**Brief**
Each line below from the "hfov_deg: 21.9" line through the "focal_mm: 3.99" line, those two included, must be restated word for word; the pictures must not be.

**Material shown**
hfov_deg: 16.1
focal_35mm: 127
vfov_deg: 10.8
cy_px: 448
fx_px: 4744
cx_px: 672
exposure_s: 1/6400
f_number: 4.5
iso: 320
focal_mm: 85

---

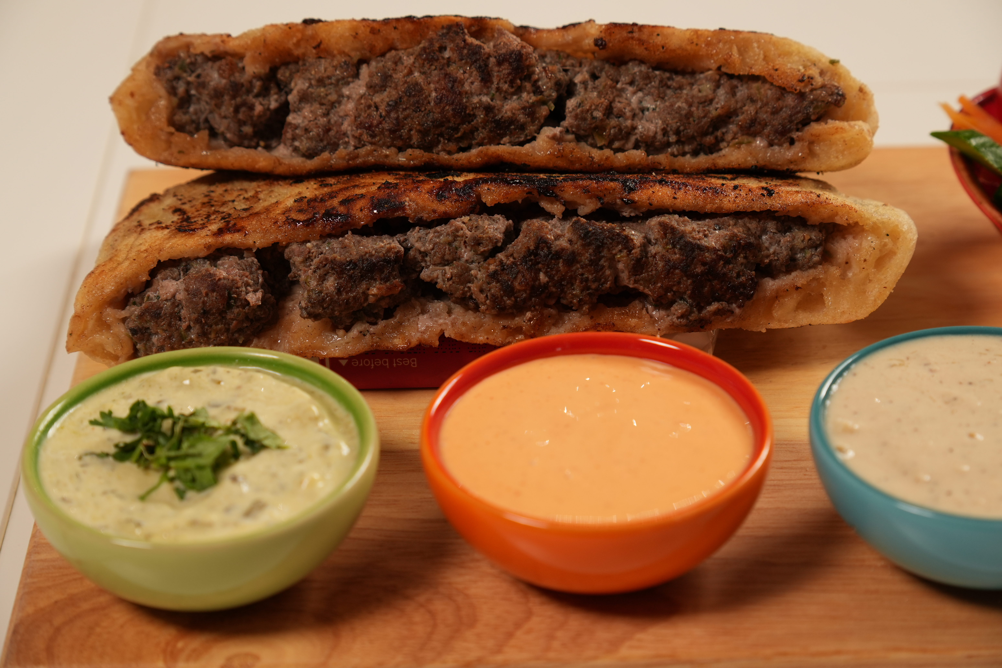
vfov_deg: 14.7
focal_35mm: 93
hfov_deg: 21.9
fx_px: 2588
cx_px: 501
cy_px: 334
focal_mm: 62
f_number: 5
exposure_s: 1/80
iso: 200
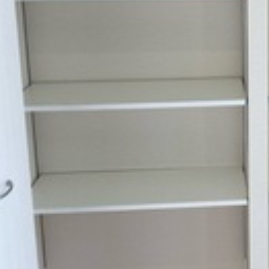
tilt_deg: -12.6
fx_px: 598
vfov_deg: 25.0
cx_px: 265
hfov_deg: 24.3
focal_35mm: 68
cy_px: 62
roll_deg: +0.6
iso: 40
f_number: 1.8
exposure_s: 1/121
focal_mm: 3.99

**Solution for this task**
hfov_deg: 21.9
fx_px: 2588
cx_px: 501
cy_px: 334
focal_mm: 62
f_number: 5
exposure_s: 1/80
iso: 200
tilt_deg: -12.6
fx_px: 598
vfov_deg: 25.0
cx_px: 265
hfov_deg: 24.3
focal_35mm: 68
cy_px: 62
roll_deg: +0.6
iso: 40
f_number: 1.8
exposure_s: 1/121
focal_mm: 3.99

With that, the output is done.